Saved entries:
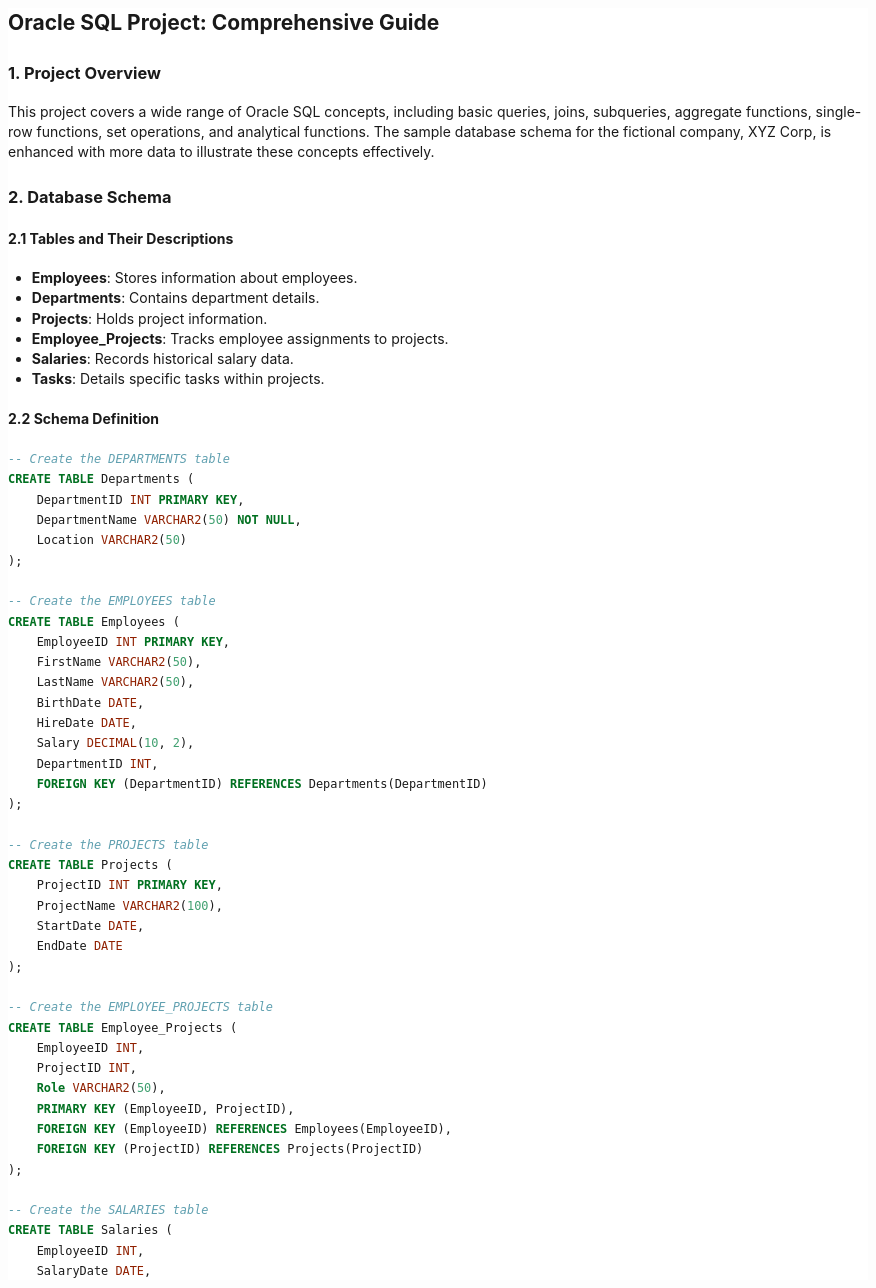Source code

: ## Oracle SQL Project: Comprehensive Guide

### 1. **Project Overview**

This project covers a wide range of Oracle SQL concepts, including basic queries, joins, subqueries, aggregate functions, single-row functions, set operations, and analytical functions. The sample database schema for the fictional company, XYZ Corp, is enhanced with more data to illustrate these concepts effectively.

### 2. **Database Schema**

#### 2.1 **Tables and Their Descriptions**

- **Employees**: Stores information about employees.
- **Departments**: Contains department details.
- **Projects**: Holds project information.
- **Employee_Projects**: Tracks employee assignments to projects.
- **Salaries**: Records historical salary data.
- **Tasks**: Details specific tasks within projects.

#### 2.2 **Schema Definition**

```sql
-- Create the DEPARTMENTS table
CREATE TABLE Departments (
    DepartmentID INT PRIMARY KEY,
    DepartmentName VARCHAR2(50) NOT NULL,
    Location VARCHAR2(50)
);

-- Create the EMPLOYEES table
CREATE TABLE Employees (
    EmployeeID INT PRIMARY KEY,
    FirstName VARCHAR2(50),
    LastName VARCHAR2(50),
    BirthDate DATE,
    HireDate DATE,
    Salary DECIMAL(10, 2),
    DepartmentID INT,
    FOREIGN KEY (DepartmentID) REFERENCES Departments(DepartmentID)
);

-- Create the PROJECTS table
CREATE TABLE Projects (
    ProjectID INT PRIMARY KEY,
    ProjectName VARCHAR2(100),
    StartDate DATE,
    EndDate DATE
);

-- Create the EMPLOYEE_PROJECTS table
CREATE TABLE Employee_Projects (
    EmployeeID INT,
    ProjectID INT,
    Role VARCHAR2(50),
    PRIMARY KEY (EmployeeID, ProjectID),
    FOREIGN KEY (EmployeeID) REFERENCES Employees(EmployeeID),
    FOREIGN KEY (ProjectID) REFERENCES Projects(ProjectID)
);

-- Create the SALARIES table
CREATE TABLE Salaries (
    EmployeeID INT,
    SalaryDate DATE,
```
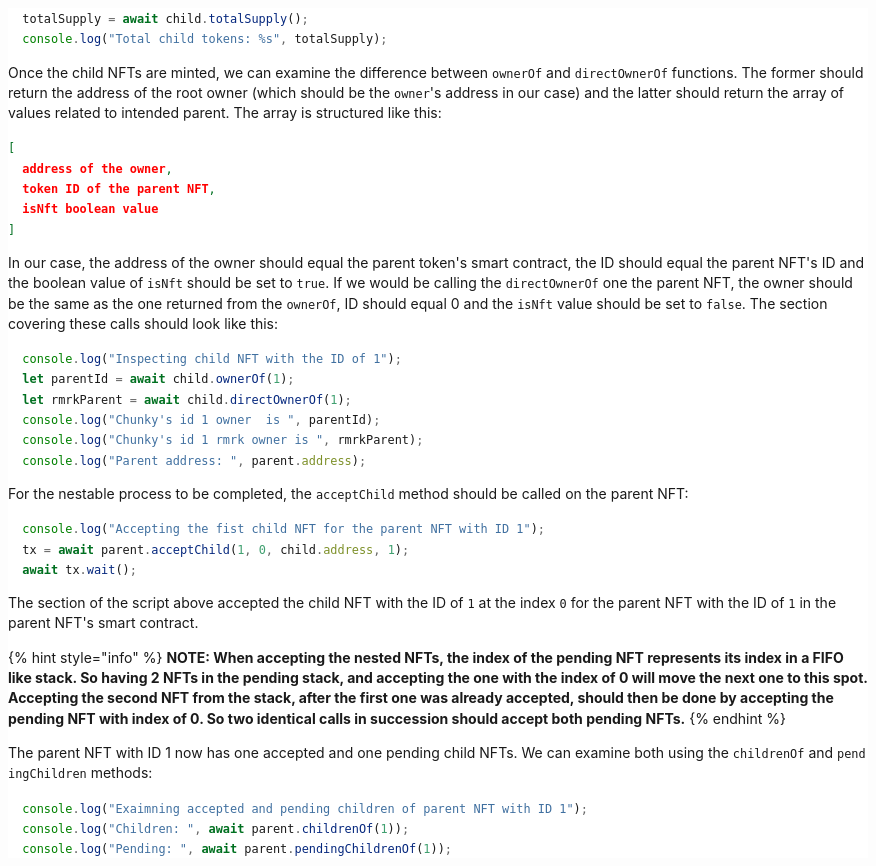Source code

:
 ```typescript
  totalSupply = await child.totalSupply();
  console.log("Total child tokens: %s", totalSupply);
```

Once the child NFTs are minted, we can examine the difference between `ownerOf` and `directOwnerOf` functions. The former should return the address of the root owner (which should be the `owner`'s address in our case) and the latter should return the array of values related to intended parent. The array is structured like this:

```json
[
  address of the owner,
  token ID of the parent NFT,
  isNft boolean value
]
```

In our case, the address of the owner should equal the parent token's smart contract, the ID should equal the parent NFT's ID and the boolean value of `isNft` should be set to `true`. If we would be calling the `directOwnerOf` one the parent NFT, the owner should be the same as the one returned from the `ownerOf`, ID should equal 0 and the `isNft` value should be set to `false`. The section covering these calls should look like this:

```typescript
  console.log("Inspecting child NFT with the ID of 1");
  let parentId = await child.ownerOf(1);
  let rmrkParent = await child.directOwnerOf(1);
  console.log("Chunky's id 1 owner  is ", parentId);
  console.log("Chunky's id 1 rmrk owner is ", rmrkParent);
  console.log("Parent address: ", parent.address);
```

For the nestable process to be completed, the `acceptChild` method should be called on the parent NFT:

```typescript
  console.log("Accepting the fist child NFT for the parent NFT with ID 1");
  tx = await parent.acceptChild(1, 0, child.address, 1);
  await tx.wait();
```

The section of the script above accepted the child NFT with the ID of `1` at the index `0` for the parent NFT with the ID of `1` in the parent NFT's smart contract.

{% hint style="info" %}
**NOTE: When accepting the nested NFTs, the index of the pending NFT represents its index in a FIFO like stack. So having 2 NFTs in the pending stack, and accepting the one with the index of 0 will move the next one to this spot. Accepting the second NFT from the stack, after the first one was already accepted, should then be done by accepting the pending NFT with index of 0. So two identical calls in succession should accept both pending NFTs.**
{% endhint %}

The parent NFT with ID 1 now has one accepted and one pending child NFTs. We can examine both using the `childrenOf` and `pendingChildren` methods:

```typescript
  console.log("Exaimning accepted and pending children of parent NFT with ID 1");
  console.log("Children: ", await parent.childrenOf(1));
  console.log("Pending: ", await parent.pendingChildrenOf(1));
```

TASK OBJECTIVE >> Provide the count of lines above that contain "calls", without any other words.

SOLUTION TO THIS PROBLEM >> 2